Top feature for Stanford reviews:
['stanford']

Top feature for Berkeley reviews:
['berkeley']


Now we see that the classifier's most prominent distinguisher between Daily Cal and Stanford Daily articles is "berkeley" and "stanford". Well, that feels like cheating! We decided to replace "berkeley" and "stanford" with "college" to test our model more thoroughly.

In [178]:
def test_classifier_model(con, pub): 
    np.random.seed(1)
    x, y = shuffle(con, pub, random_state=0)
    
    x_train, x_test, y_train, y_test = train_test_split(x, y, test_size=0.2, random_state=50)

    # get tfidf values
    tfidf = TfidfVectorizer()
    tfidf.fit(x)
    x_train = tfidf.transform(x_train)
    x_test = tfidf.transform(x_test)

    # build and test logit
    logit_class = LogisticRegression(random_state=0, penalty='l2', C=1000)
    model = logit_class.fit(x_train, y_train)
    feature_names = tfidf.get_feature_names()
    top20stanford = np.argsort(model.coef_[0])[-20:]
    
    print("Top features for Stanford reviews:")
    print(list(feature_names[j] for j in top20stanford))
    print()
    print("Top features for Berkeley reviews:")
    top20cal = np.argsort(model.coef_[0])[:20]
    print(list(feature_names[j] for j in top20cal))
    
    return model.score(x_test, y_test)

In [179]:
def replace_word(arr, old, new):
    new_arr = make_array()
    for elem in arr:
        new_arr = np.append(new_arr, elem.lower().replace(old, new))
    return new_arr

In [180]:
content = replace_word(content, 'berkeley', 'college')
content = replace_word(content, 'stanford', 'college')
content = replace_word(content, 'uc', '') #also replacing 'UC' which is associated with 'UC' Berkeley
content = replace_word(content, 'cal', 'college')

In [181]:
test_classifier_model(content, publication)

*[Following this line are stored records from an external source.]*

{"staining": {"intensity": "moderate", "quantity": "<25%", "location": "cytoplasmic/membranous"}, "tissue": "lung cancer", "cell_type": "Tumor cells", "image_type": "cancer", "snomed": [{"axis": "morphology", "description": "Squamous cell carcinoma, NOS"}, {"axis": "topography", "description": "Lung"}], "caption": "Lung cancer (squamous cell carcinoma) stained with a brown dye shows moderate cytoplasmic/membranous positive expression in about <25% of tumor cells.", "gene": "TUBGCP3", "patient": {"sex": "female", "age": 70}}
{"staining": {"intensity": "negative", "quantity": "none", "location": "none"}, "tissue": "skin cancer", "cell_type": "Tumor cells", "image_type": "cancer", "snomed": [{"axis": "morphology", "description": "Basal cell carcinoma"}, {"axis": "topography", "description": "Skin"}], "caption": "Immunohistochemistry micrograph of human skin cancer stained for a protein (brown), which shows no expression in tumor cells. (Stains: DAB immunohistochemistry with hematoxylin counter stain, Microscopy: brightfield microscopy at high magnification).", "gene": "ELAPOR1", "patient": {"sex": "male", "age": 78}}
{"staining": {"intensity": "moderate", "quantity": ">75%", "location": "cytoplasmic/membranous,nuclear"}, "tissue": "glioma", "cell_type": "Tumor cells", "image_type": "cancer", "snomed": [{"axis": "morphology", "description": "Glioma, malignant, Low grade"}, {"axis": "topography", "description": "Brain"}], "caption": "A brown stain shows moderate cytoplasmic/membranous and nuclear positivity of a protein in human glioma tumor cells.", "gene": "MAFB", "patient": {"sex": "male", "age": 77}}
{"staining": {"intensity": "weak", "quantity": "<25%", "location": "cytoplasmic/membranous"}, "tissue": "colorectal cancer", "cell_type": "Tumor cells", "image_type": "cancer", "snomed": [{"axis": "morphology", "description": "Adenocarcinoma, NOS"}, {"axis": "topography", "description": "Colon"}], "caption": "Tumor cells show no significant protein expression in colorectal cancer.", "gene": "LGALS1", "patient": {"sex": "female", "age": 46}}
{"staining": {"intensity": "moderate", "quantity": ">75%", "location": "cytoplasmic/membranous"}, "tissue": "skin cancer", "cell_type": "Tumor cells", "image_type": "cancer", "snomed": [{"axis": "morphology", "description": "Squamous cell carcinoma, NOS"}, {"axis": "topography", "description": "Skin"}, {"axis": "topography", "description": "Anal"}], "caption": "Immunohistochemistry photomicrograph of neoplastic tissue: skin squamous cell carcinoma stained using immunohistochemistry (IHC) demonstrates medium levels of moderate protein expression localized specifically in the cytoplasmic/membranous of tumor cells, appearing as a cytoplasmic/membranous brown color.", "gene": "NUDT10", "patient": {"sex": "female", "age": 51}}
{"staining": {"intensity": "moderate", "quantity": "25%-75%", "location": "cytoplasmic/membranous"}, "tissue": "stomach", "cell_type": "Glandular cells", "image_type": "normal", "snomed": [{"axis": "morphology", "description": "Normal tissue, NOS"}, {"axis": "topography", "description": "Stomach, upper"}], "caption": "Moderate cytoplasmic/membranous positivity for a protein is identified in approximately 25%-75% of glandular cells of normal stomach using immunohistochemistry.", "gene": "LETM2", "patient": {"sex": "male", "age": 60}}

Top features for Stanford reviews:
['workers', 'these', 'you', 'american', 'our', 'agreement', 'football', 'is', 'díaz', 'me', 'spencer', 'we', 'indigenous', 'of', 'postdocs', 'dgen', 'that', 'path', 'my', 'and']

Top features for Berkeley reviews:
['campus', 'opinion', 'city', 'students', 'chancellor', 'board', 'yiannopoulos', 'editorial', 'state', 'christ', 'editor', 'represent', 'written', 'editorials', 'majority', 'police', 'as', 'candidates', 'homeless', 'pride']


0.90322580645161288

Even by replacing 'berkeley', 'stanford', 'cal', and 'uc', our model scores very high! This gives us reason to believe that the content Daily Cal covers v. the content Stanford Daily covers is quite different. In the next steps, we will explore how the content is different.